The plot is loosely based on lead actress, Gina Chiarelli's experiences of her schizophrenic aunt, obviously an experience that touched Gina deeply because her portray of 'Grace' is absolutely driven. Paul McGillion is also stunning as 'Dominic', Grace's haunted missionary brother, torn between his love for his sister and running away from the anguish of knowing 'all the love in the world' can't help her.
Despite its low budget the movie is exceptionally well made. The use of hand held camera work adds to the grit and pace, polished smooth camera moves would have taken away some of that atmosphere. The lighting in a few scenes is sometimes stark, showing a little of its low budget, but it's a very tiny fault outweighed by excellent directing, editing and a wonderful score as well as superb acting all round from its leads and support cast.
There are a number of stunning sequences and what I can only describe as 'original' scenes, one of those being a sex scene. On the surface it's amusing and a little embarrassing. Look a little deeper and its very interesting that Dom (especially considering something alluded to from his childhood) is not only seeking comfort in sex, but comes (quite literally) to a revelation regarding his sisters ravings, questioning his own faith and beliefs.
They intermix those 'scenes' with Grace wrapping herself in her own misery and the torment of her mind. To me in their own way the siblings are both seeking comfort, Grace surrendering herself to her schizophrenic psychosis, slipping further into her unhinged religious ravings, while Dom does the complete opposite, closing out the disturbing confusion of his thoughts for the comfort of another's touch and the oblivion of sex.

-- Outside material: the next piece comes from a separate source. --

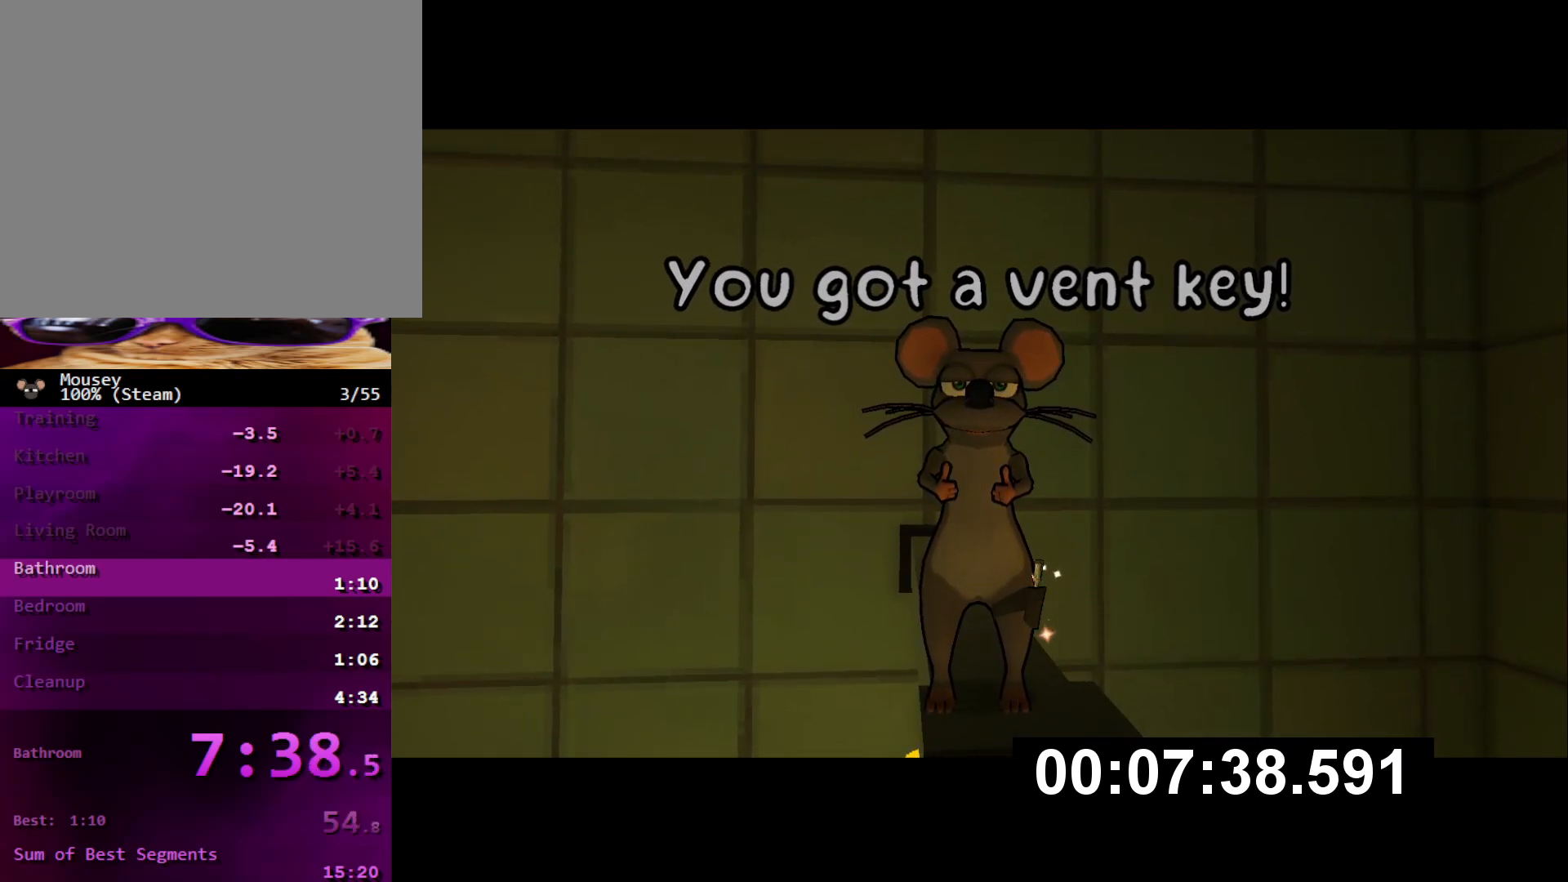
Gameplay with a controller (PlayStation layout); each line is a JSON object with the inputs held at the frame after it. "events" lists button and stick changes between this image and that frame as [ms after this image, input, new state], when the widget could be followed in between. Not read: L3 R3.
{"buttons": [], "left_stick": "center", "right_stick": "left", "events": [[100, "right_stick", "down-right"], [183, "right_stick", "down-left"], [350, "right_stick", "center"], [484, "right_stick", "left"]]}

It's just this film all over, quirky moments of dark sometimes farcical humour mixed with emotionally heart-wrenching drama. Dom's (Paul) confession in the bathroom to Kate (Jennifer Copping) is quite disturbing in its eluded to subject (although nothing is said blatantly). It stands out to me as one of Paul's best from the movie, let's just say the actor can cry very convincingly and put a lump in your throat and when it comes to this scene, his face and eyes portray Dom's torment as much, if not more then the dialogue. There is another scene in a playground, where Dom's seems to give in to the inevitable convictions of his sisters intentions to 'fly'. The line 'go to hell or go to 'heaven', just be free' is said with tangible emotion and his body language more then anything screams heartbreaking anguish and defeat.
I couldn't pick out a scene for Gina because this is without a doubt, one of the most driven, talented and stunning performances from any actress I have ever seen. She is utterly convincing as a schizophrenic women hanging by a thread to sanity in every single scene. Other favourite moments are the way Dom's memories of his and Grace's childhood are visualised; it's nothing exceptionally original but the way its done really works well and helps create a gut tightening and disturbing atmosphere.
I have to say though, one of the best aspects of this movie is you never quite know if what Grace is saying is the product of an unhinged mind clinging to religious beliefs almost like a drowning man to a piece of drift wood, or something more sinister. Oh and it has one of those endings that will...well that would be spoiling it wouldn't it.